# How Accurate Is the Concept of Specific Generations?



## RosettaStoned (Mar 11, 2014)

I know it's more convenient to say Baby Boomers than "People Born Between...", but I have a few problems with the idea of labels for specific generations:

1) It only means something for people who grew up in similar cultures and economies. The 60's was not a time of peace & love in the Soviet Union.
2) It assumes a constant rate of change in how different life will be. Technology advanced at different rates throughout the 20th century, and capitalism stopped working how it should in the 70's and hasn't recovered since.
3) The cut-off marks should be more fluid. It's not like someone born in 1995 will be that different from someone born in 1994.
4) It's another false division that gives people another excuse to hate people they've never met for no reason.
5) It perpetuates the idea that arbitrary labels can accurately explain human behaviour.


----------



## Moss Icon (Mar 29, 2011)

Not very. 

It's more of a pop-culture thing than a people-thing, in my opinion. Your point 3) is what's always stuck in my craw as it is totally absurd to suggest someone born in '95 is an entirely different generation to one born in '94. Being born in 1980, I've found myself on the cusp of Generations X and Y. By some standards (and here on PerC), I'm Y. By some, I'm X. And yet I relate most to those born within 5 years of myself in either direction. To say I am of the same generation as my Aunt (born 1968, thus Gen X), and a different generation to my friend Alex (born 1985, thus Gen Y), is ridiculous. Alex and I shared many of the same experiences growing up, played with the same toys, watched the same cartoons, even had that same 90s centre-parted, floppy Hugh Grant-esque haircut. My Aunt didn't share any of those experiences - she was all into 80s fashion and music, which I was largely indifferent to, being aged 0-9 as I was. 
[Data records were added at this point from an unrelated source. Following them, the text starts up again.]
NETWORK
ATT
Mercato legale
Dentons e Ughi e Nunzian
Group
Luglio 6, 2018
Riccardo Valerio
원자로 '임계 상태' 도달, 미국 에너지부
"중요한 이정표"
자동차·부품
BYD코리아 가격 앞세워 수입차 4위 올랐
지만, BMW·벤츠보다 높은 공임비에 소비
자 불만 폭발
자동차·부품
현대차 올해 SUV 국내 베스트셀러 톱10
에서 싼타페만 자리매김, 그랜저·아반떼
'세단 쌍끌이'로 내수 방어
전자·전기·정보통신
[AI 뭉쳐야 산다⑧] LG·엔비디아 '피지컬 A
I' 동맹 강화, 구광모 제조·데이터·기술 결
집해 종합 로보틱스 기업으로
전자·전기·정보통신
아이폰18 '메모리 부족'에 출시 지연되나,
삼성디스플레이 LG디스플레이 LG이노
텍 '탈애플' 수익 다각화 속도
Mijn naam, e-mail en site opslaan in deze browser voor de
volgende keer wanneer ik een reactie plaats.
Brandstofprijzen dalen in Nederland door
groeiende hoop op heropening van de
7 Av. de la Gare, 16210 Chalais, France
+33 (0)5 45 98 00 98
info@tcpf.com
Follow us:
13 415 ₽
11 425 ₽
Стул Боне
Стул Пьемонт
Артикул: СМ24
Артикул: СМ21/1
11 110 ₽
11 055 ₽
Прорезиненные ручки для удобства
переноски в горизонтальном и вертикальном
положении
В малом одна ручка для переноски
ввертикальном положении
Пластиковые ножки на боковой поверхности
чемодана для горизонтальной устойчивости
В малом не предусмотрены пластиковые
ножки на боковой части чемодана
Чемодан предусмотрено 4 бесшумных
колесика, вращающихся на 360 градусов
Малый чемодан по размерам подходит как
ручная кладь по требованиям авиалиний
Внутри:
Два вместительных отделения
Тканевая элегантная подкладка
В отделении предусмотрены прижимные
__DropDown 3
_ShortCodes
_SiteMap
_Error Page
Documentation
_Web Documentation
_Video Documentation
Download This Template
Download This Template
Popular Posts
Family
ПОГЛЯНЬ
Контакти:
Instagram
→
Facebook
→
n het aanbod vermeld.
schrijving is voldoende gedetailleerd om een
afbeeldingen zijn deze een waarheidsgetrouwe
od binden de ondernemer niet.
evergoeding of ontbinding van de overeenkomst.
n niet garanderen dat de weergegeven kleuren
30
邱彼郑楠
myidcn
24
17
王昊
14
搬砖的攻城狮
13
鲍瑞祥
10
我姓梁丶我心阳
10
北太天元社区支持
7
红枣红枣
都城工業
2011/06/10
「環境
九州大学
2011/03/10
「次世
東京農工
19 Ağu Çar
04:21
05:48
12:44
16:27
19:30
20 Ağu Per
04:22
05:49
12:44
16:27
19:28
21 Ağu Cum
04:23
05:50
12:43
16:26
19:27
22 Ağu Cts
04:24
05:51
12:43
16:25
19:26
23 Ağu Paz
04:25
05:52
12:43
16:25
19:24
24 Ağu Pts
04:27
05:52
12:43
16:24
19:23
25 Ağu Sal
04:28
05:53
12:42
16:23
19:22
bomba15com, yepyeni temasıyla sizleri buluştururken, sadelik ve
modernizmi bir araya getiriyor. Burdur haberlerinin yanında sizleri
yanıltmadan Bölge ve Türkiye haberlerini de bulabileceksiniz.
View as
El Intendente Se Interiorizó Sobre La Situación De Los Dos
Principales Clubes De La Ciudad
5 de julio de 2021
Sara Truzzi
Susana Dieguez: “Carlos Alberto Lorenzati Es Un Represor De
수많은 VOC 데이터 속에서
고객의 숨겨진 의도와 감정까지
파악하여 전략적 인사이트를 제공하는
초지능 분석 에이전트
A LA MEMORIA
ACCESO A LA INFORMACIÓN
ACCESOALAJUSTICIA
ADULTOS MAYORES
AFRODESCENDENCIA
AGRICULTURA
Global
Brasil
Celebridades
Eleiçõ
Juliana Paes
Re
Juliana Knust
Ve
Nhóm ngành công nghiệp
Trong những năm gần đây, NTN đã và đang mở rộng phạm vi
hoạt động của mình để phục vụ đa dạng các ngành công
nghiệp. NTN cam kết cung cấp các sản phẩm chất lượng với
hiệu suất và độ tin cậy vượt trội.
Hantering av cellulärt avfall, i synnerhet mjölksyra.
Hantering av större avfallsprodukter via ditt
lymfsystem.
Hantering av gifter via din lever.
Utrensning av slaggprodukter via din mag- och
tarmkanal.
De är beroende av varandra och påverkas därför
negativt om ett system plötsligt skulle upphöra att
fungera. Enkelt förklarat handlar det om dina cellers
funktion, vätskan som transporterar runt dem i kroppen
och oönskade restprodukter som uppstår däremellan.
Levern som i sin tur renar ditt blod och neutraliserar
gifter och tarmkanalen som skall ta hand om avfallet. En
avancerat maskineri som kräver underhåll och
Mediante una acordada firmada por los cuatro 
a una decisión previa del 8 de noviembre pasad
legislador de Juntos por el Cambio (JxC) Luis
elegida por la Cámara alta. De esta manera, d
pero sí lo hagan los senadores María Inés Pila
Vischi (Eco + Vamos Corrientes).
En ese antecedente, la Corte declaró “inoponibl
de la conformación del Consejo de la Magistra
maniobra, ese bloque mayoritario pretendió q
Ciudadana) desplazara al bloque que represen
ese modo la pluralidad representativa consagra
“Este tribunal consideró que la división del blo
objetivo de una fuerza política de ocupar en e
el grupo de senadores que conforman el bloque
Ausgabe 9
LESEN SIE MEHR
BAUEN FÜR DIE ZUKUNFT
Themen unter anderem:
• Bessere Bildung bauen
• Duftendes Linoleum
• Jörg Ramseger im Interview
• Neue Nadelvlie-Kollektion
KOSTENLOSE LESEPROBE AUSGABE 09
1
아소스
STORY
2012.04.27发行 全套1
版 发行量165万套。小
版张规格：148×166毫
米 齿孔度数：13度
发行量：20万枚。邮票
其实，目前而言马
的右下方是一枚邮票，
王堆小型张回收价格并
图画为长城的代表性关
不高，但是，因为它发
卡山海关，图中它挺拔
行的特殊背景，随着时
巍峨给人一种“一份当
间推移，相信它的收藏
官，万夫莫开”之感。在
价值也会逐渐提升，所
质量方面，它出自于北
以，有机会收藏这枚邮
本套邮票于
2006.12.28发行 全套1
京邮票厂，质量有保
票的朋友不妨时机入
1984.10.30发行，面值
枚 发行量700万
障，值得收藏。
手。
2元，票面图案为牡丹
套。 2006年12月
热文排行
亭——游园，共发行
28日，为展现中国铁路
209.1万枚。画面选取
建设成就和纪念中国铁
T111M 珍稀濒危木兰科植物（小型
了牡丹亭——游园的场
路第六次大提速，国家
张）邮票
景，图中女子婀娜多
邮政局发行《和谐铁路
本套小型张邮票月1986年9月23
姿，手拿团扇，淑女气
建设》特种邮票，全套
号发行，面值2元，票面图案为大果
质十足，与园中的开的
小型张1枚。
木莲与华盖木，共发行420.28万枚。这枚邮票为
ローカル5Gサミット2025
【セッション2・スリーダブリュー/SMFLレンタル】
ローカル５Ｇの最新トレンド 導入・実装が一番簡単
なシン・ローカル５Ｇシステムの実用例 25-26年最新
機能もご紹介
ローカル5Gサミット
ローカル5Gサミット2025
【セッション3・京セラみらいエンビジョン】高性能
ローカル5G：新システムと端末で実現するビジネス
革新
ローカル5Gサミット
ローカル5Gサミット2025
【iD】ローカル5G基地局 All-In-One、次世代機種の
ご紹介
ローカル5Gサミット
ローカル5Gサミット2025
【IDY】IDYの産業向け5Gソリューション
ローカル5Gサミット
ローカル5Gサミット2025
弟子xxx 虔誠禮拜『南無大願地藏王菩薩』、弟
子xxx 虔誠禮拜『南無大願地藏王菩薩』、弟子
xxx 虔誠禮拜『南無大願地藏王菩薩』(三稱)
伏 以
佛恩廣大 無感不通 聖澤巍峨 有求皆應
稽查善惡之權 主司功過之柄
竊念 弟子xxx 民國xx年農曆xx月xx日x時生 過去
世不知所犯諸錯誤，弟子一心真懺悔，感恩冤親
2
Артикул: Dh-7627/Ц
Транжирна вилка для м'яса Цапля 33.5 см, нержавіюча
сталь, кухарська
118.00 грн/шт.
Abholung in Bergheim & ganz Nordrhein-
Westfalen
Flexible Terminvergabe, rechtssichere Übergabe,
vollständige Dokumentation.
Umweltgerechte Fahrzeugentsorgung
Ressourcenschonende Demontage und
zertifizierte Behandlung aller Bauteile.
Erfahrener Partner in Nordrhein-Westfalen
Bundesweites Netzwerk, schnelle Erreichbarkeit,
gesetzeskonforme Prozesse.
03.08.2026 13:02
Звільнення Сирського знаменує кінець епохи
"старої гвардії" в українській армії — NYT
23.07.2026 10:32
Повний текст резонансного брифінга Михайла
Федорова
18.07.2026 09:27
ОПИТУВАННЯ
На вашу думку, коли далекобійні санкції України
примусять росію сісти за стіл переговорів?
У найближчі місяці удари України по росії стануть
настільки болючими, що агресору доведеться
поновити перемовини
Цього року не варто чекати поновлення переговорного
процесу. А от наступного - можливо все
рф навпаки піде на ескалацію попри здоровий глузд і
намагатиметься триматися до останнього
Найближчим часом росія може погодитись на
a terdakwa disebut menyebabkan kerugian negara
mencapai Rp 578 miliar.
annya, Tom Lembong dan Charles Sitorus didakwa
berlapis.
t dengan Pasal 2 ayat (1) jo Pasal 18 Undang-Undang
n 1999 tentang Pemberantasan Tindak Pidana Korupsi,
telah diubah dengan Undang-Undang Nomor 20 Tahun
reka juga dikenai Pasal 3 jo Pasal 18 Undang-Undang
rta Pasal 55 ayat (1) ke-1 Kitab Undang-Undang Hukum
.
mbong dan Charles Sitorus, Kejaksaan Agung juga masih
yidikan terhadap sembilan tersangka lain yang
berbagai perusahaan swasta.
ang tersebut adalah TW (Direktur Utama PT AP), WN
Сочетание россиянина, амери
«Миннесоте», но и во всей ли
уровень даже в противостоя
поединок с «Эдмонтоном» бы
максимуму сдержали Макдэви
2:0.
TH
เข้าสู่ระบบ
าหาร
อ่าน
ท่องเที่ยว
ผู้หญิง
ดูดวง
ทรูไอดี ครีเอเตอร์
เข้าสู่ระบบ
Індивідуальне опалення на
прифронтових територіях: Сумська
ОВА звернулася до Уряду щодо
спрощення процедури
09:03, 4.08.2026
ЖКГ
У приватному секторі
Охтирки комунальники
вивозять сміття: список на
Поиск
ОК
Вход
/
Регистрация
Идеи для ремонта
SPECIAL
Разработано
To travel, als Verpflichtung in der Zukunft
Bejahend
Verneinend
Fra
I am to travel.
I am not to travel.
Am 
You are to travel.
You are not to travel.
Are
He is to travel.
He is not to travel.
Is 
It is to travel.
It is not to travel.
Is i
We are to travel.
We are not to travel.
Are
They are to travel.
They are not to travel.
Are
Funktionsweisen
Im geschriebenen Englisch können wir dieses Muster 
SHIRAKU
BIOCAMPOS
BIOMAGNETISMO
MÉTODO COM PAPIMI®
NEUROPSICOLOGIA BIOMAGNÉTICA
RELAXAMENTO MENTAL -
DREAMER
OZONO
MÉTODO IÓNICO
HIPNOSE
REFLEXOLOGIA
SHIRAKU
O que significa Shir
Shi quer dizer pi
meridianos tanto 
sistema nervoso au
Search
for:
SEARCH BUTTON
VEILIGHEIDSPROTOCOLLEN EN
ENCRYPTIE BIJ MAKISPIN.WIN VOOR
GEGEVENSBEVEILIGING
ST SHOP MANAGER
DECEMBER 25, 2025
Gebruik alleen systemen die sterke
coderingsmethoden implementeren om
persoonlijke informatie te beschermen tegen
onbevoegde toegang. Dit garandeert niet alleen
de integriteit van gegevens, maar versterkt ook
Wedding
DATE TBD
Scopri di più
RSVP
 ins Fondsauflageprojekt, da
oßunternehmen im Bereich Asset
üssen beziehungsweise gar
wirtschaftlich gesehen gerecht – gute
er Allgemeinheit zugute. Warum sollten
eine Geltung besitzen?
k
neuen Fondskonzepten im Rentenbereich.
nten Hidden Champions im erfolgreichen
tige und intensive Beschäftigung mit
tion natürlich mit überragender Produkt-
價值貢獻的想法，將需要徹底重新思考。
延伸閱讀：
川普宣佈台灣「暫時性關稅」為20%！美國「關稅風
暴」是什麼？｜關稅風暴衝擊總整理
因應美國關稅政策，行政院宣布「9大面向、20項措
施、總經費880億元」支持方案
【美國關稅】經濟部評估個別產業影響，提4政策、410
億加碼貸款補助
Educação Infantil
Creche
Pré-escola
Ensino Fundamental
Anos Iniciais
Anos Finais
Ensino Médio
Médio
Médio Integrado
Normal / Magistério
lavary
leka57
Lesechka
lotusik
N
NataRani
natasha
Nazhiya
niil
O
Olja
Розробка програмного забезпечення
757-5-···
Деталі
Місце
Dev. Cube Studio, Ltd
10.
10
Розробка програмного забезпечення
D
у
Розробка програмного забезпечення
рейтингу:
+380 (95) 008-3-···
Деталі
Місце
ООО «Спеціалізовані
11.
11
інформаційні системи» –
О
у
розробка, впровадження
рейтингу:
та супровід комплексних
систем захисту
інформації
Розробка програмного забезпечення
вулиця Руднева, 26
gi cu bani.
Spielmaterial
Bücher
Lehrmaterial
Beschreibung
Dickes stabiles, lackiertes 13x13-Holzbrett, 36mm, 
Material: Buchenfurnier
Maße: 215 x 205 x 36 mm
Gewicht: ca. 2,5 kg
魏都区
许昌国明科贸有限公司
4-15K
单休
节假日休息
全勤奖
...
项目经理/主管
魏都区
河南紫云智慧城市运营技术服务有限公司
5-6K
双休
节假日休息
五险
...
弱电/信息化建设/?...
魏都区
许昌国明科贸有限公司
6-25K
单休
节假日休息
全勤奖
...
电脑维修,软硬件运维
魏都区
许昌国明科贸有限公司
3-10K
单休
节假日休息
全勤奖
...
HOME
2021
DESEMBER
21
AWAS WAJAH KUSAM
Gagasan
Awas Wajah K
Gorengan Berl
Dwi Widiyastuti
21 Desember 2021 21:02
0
Naah, I think these cultural generations mark a kind of socio-political and pop-cultural mood. These encapsulate people born during a certain time, but generations are ever-changing, and they don't stop for a rest to wait for the next generation to come along. Thus they can't accurately represent everyone born during their "period". It strikes me as perhaps more accurate to blur the lines more, and account for cuspers like myself. Grouping 15-odd years' worth of births together with set cut-off dates just doesn't work at all.


----------